The Vision Statement

This week and next we are focusing on the necessity and value of having well-articulated organizational vision and mission statements. The combination of these two essential elements provides the framework in which an organization functions by serving as guideposts for designing and implementing programs, achieving established goals and objectives, and maintaining focus as the organization moves forward.

The inspirational foundation of a nonprofit organization rests on its vision. Most of the nation’s 1.4 million nonprofit organizations grew from the vision of a single person or a small group of like-minded individuals who wanted to create a better world, develop stronger communities, address an environmental concern, improve access to healthcare, introduce educational initiative, etc. For example, when a repeat drunk driver killed one woman’s daughter, her anger and passion for addressing issues of drunk driving and repeat offenders led to the formation of the Mothers Against Drunk Driving (M.A.D.D.) The over-riding broad vision of M.A.D.D. is to address issues of drunk driving in America. M.A.D.D.’s mission statement articulates how the organization will achieve the vision.

While the two are interconnected, the vision is truly the starting point and is set by the organization’s founders who come together to improve conditions somewhere in the greater community. The challenge is to turn the vision into a collective objective in order to get community buy-in, secure financial and volunteer support, and to establish credibility so that you can create a mission statement which will provide an operational structure for the organization to grow. (In a later issue we will discuss setting goals and objectives from the mission statement)
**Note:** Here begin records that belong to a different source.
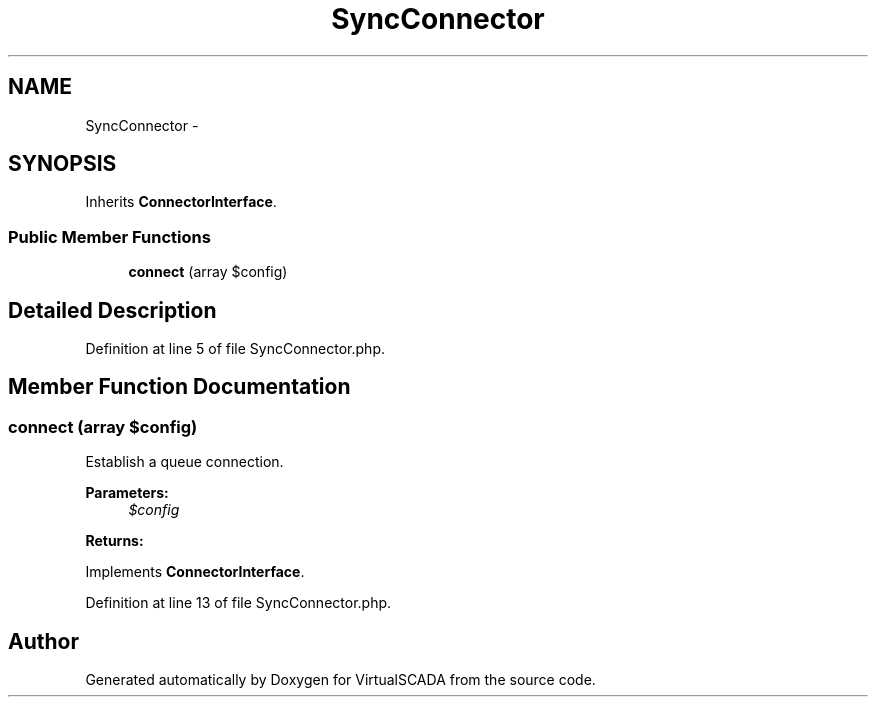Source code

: .TH "SyncConnector" 3 "Tue Apr 14 2015" "Version 1.0" "VirtualSCADA" \" -*- nroff -*-
.ad l
.nh
.SH NAME
SyncConnector \- 
.SH SYNOPSIS
.br
.PP
.PP
Inherits \fBConnectorInterface\fP\&.
.SS "Public Member Functions"

.in +1c
.ti -1c
.RI "\fBconnect\fP (array $config)"
.br
.in -1c
.SH "Detailed Description"
.PP 
Definition at line 5 of file SyncConnector\&.php\&.
.SH "Member Function Documentation"
.PP 
.SS "connect (array $config)"
Establish a queue connection\&.
.PP
\fBParameters:\fP
.RS 4
\fI$config\fP 
.RE
.PP
\fBReturns:\fP
.RS 4
.RE
.PP

.PP
Implements \fBConnectorInterface\fP\&.
.PP
Definition at line 13 of file SyncConnector\&.php\&.

.SH "Author"
.PP 
Generated automatically by Doxygen for VirtualSCADA from the source code\&.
Whether you are just starting an organization or are joining an established one, there are several things to keep in mind in terms of visioning:

  • Involve your leadership team (which may include staff and selected volunteers) in the following exercise to refine and articulate your vision: Picture your organization five years in the future. You have all just arrived at work and are getting ready to start the day. The major newspaper in your area has done a feature story on your organization and when the paper arrives at your door you discover that the story is on the front page. What does the headline read? Think in terms of actual headlines and try to come up with a quick, one or two line broad vision (headline) that reflects the organization’s values.
  • Ownership of the vision must be shared with the leadership (executive staff and board) and sold to the support staff, volunteers and community.
  • The vision is like the broad strokes of a painting or the foundation of a house. To take the house analogy further, picture the actual structure of the house as being your programs, goals and objectives, operations etc., the solid concrete sub-floor as your mission statement and the natural landscape, dirt and rubble upon which the house is built as your underlying vision.
  • Assuming you are not one of the original founders, you should seek out and talk to the founders, if possible in order to gain historical perspective on the origins of your organization. Review the early history, any available documents, board minutes, marketing materials etc. Has the vision remained the same or has it evolved over time?
  • Staying connected to the vision is essential in order to stay grounded and maintain the organizational integrity, credibility and values from which the organization grew.